There are three clear avenues for future research. First, it would be prudent to evaluate the model’s capacity to explain the creation and development of other countervailing MDBs such as the African Development Bank. Doing so is essential to fully evaluating its explanatory capacity. Second, the model may be applicable to other types of countervailing organizations. Potential examples include the Chiang Mai Initiative, created as a regional alternative to the International Monetary Fund (Eichengreen 2012), and the decision of employees to leave their firm and create rival start-ups. Before assessing these potential applications, it may prove useful to formally model the strategic interactions discussed in this article.

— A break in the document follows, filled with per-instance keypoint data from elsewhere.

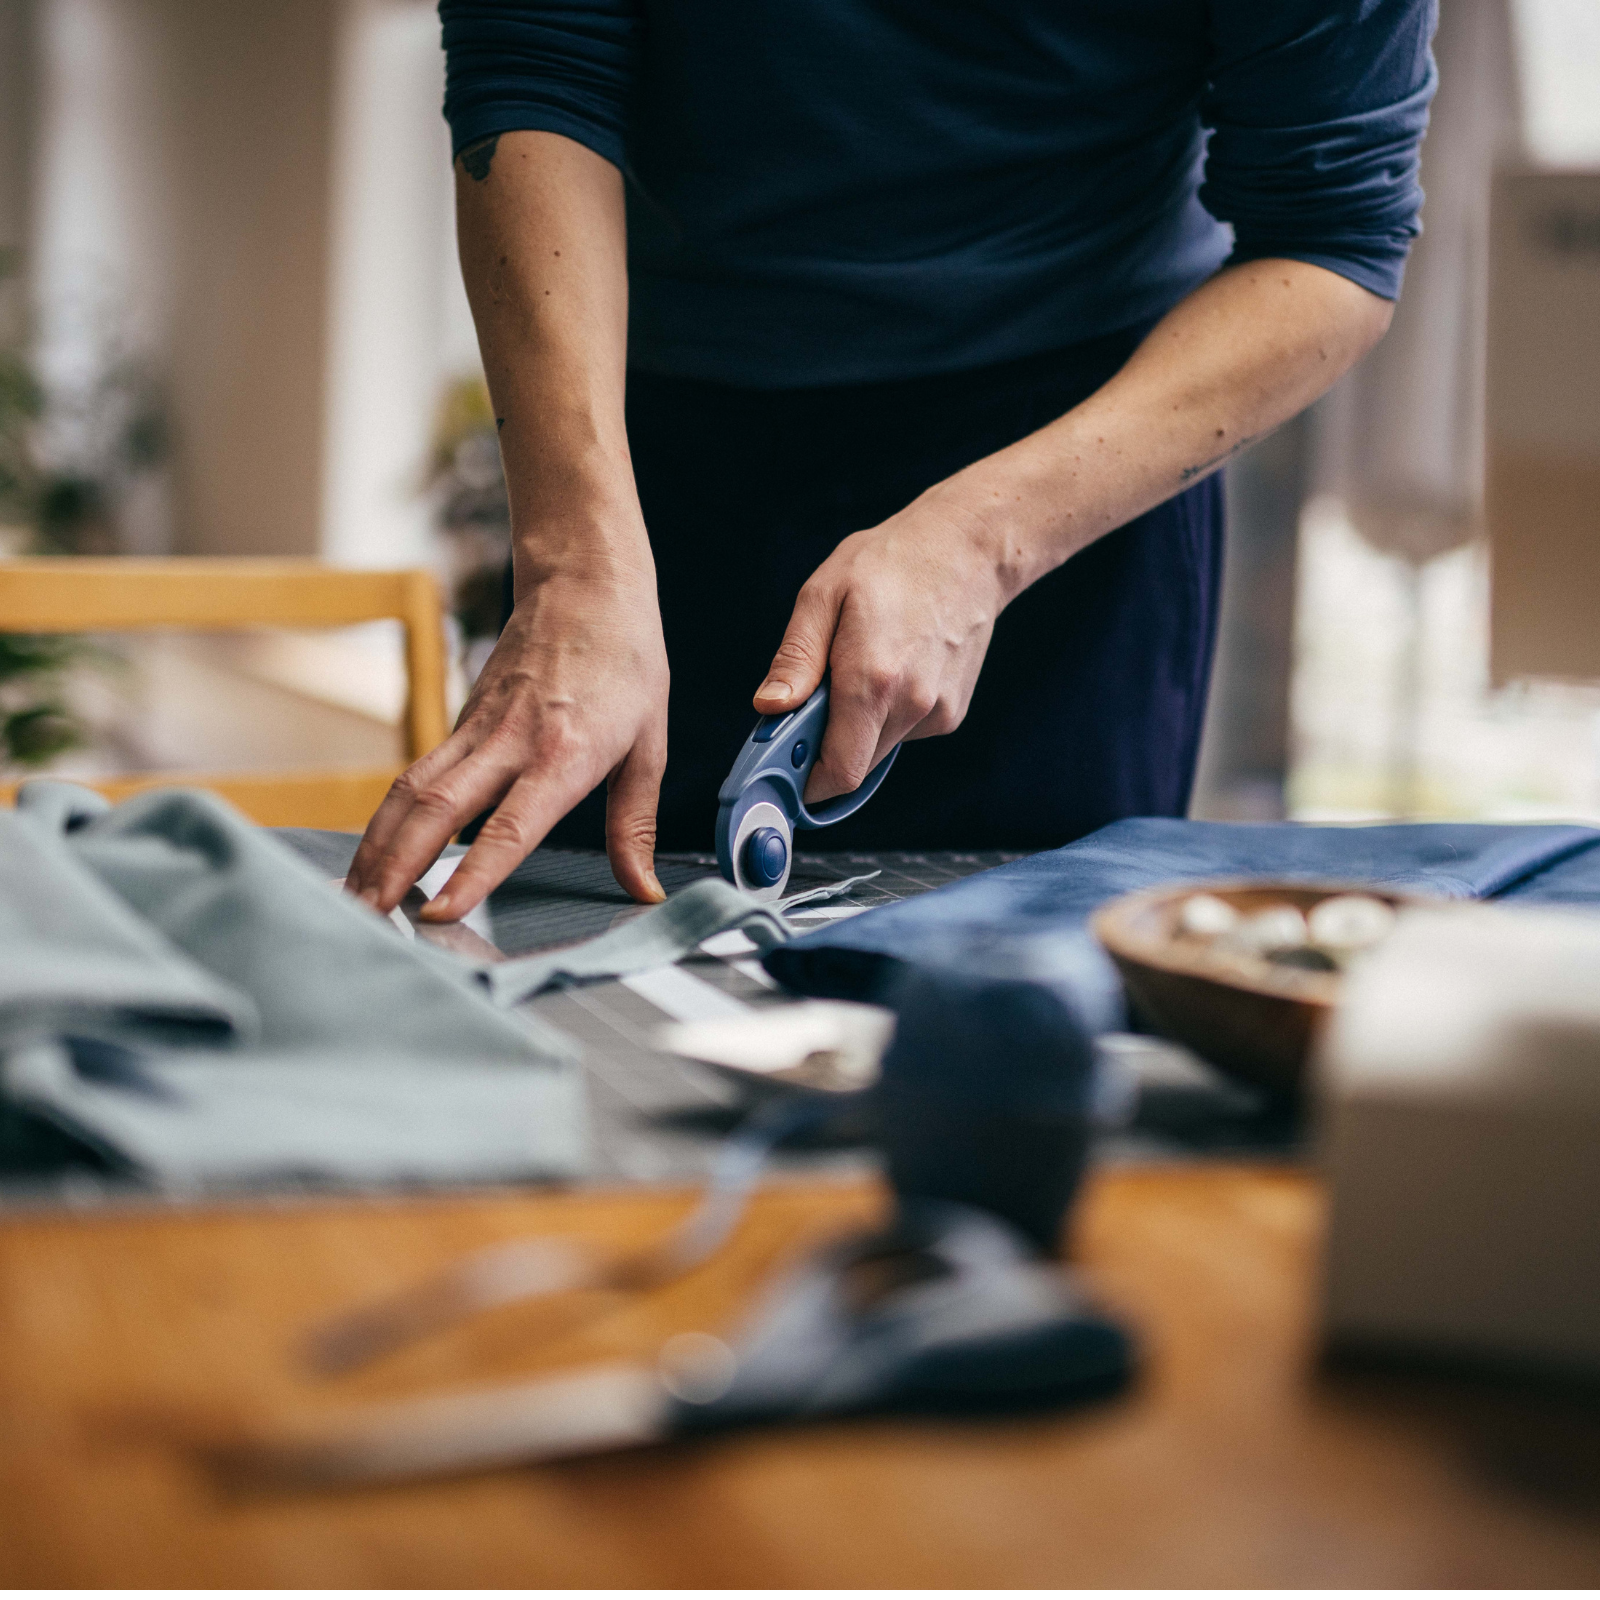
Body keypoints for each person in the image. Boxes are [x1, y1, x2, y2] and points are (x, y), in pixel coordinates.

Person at [346, 0, 1437, 922]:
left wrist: (985, 542)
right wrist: (574, 558)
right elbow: (536, 61)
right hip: (643, 456)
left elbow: (1332, 238)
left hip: (1078, 475)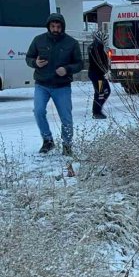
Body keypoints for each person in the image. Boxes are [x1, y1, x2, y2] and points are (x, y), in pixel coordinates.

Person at [25, 13, 83, 175]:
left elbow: (79, 63)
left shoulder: (71, 43)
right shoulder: (39, 40)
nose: (56, 29)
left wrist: (67, 69)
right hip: (42, 84)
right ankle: (48, 140)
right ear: (48, 26)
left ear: (62, 27)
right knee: (38, 111)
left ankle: (67, 144)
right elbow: (28, 58)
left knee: (66, 117)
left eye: (58, 27)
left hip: (62, 86)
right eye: (53, 27)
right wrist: (34, 63)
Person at [88, 30, 111, 119]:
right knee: (101, 92)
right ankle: (96, 112)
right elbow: (100, 61)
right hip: (97, 75)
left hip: (97, 74)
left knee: (104, 91)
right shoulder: (97, 47)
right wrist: (106, 69)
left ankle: (97, 110)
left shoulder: (92, 46)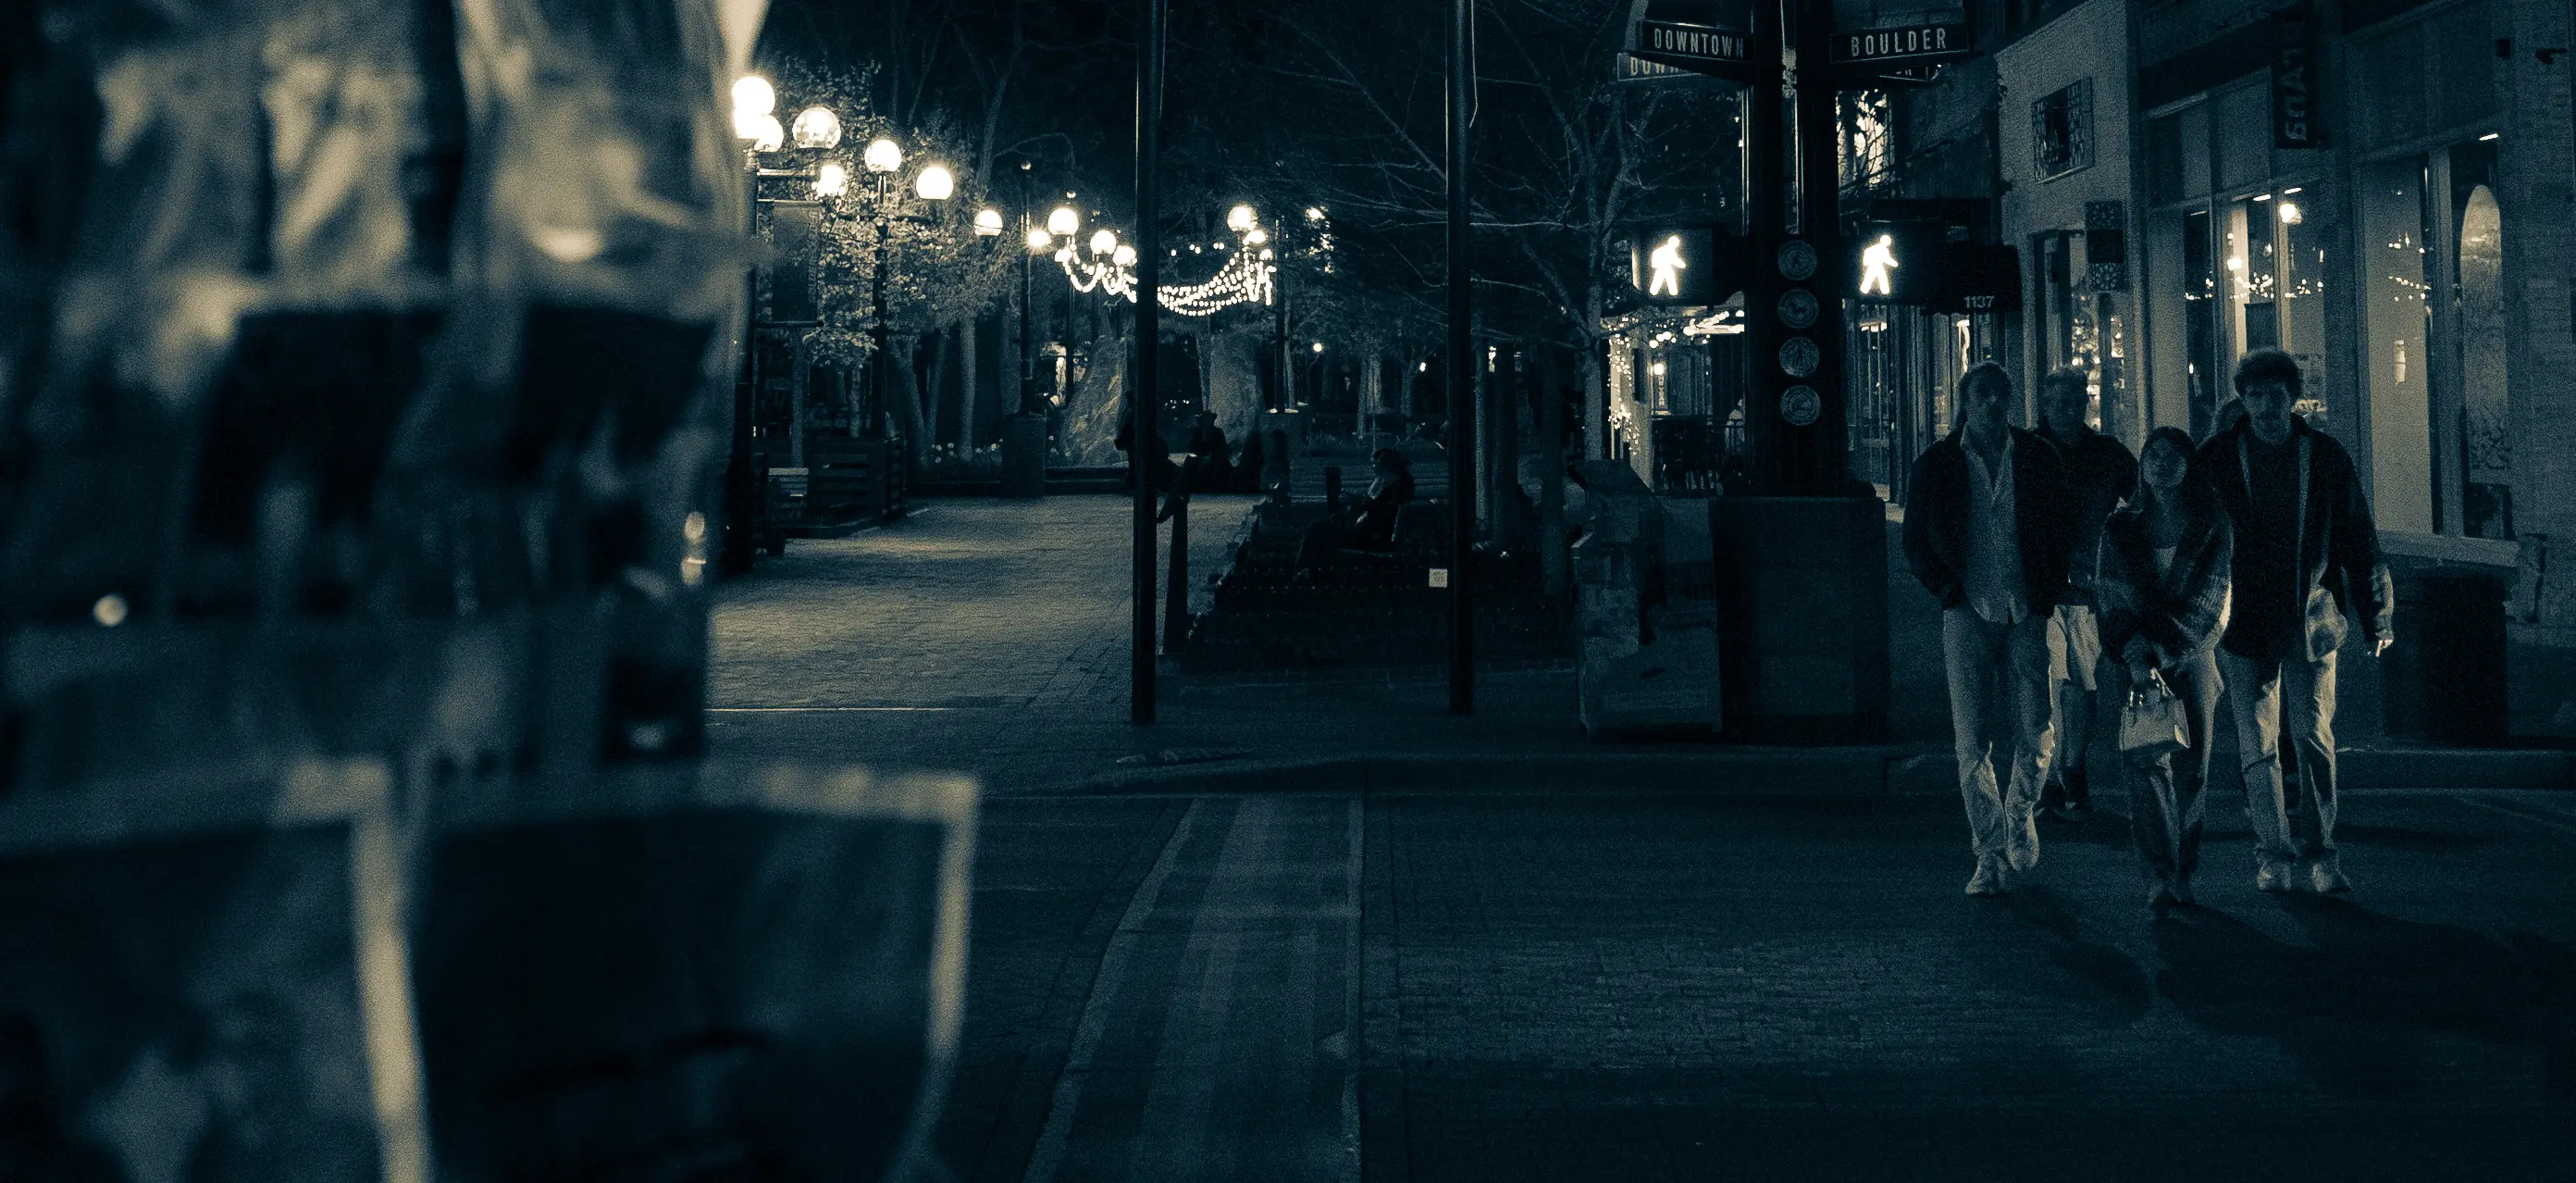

Finally, future extensions of the model may benefit from systematically theorizing factors not directly considered here. The founders of the CAF, for example, appear to have enhanced their negotiating position vis-à-vis non-regional entrants by first pursuing alternative financing sources. How exactly does the presence of private financiers affect bargaining between borrowing and contributing member states? Can founding coalitions improve their future negotiation position by holding out (i.e., not admitting non-regional states) for longer periods of time? By investigating these (and other) questions, we can further improve our understanding of MDB proliferation and, more generally, the strategic dynamics of countervailing creation.